Pero ahora, viéndola en persona, se dio cuenta de que su imaginación había sido demasiado modesta.
La verdadera Montaña Sagrada era mucho más impresionante de lo que había anticipado.
—Este viaje, incluso si regresamos con las manos vacías, haber podido presenciar tal escena hace que nuestros esfuerzos hayan valido la pena —lamentó el anciano doctor.
En cuanto a los demás, todavía estaban aturdidos por la impresión y no podían recobrar la compostura.
—Vamos, continuemos nuestro camino.
Aunque la Montaña Sagrada era visible desde aquí, Lu Qing estimaba que todavía estaban al menos a mil o dos mil millas de distancia.

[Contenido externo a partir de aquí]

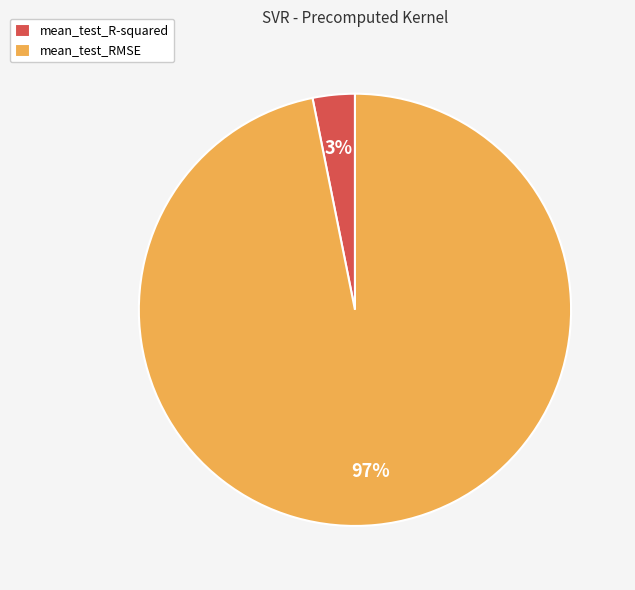

Which category has the biggest portion of the pie?

mean_test_RMSE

Pero esto también destacaba la majestuosidad de la montaña, ser visible desde tal distancia; uno difícilmente podía imaginar cuán conmovedora sería cuando uno se acercara a esta montaña sagrada.
El carruaje partió de nuevo, pero todos en su interior permanecían emocionados.
—Maestro, según el mapa que nos dio el Anciano Xuan Jizi, hay una Ciudad Sagrada en la base de la Montaña Sagrada, y la sede del Edificio Tianji está ubicada allí. ¿Deberíamos dirigirnos allí primero?
La Montaña Sagrada, aunque magnífica, no era una que se pudiera escalar casualmente.
Según el rumor, una fuerza misteriosa en la Montaña Sagrada hacía que el cuerpo pesara más, y esta fuerza se hacía más fuerte cuanto más alto se subiera.
Las personas comunes que la escalaban imprudentemente podían ser fácilmente dañadas por esta fuerza misteriosa.
Por lo tanto, había un decreto que prohibía a las personas comunes acercarse descuidadamente a la Montaña Sagrada, para que no perdieran sus vidas.
Por supuesto, esta fuerza misteriosa representa poca amenaza para los poderosos artistas marciales.
Ahora, con el cambio en las Reglas del Cielo y la Tierra y la recuperación de la energía espiritual, quién sabe qué nuevos cambios habían ocurrido en la Montaña Sagrada.
Lu Qing aún quería recopilar información antes de proceder.
—Es una buena idea —estuvo de acuerdo el anciano doctor.
—Me pregunto si el Sr. Zhi Rui ha salido de su reclusión…
Lu Qing tenía una impresión favorable de este discípulo del Edificio Tianji con quien había tenido una breve relación.
En la Ciudad del Dragón Azul, Xuan Jizi había mencionado que había avanzado al Reino Innato y estaba consolidando su reino en reclusión.
Si hubiera salido de su reclusión, con la amistad de días pasados, tal vez sería fácil para ellos recopilar información.
El carruaje avanzaba rápidamente, y lo que parecía un viaje distante de mil o dos mil millas no era mucho para Lu Qing y su compañía; en menos de medio día, podrían llegar.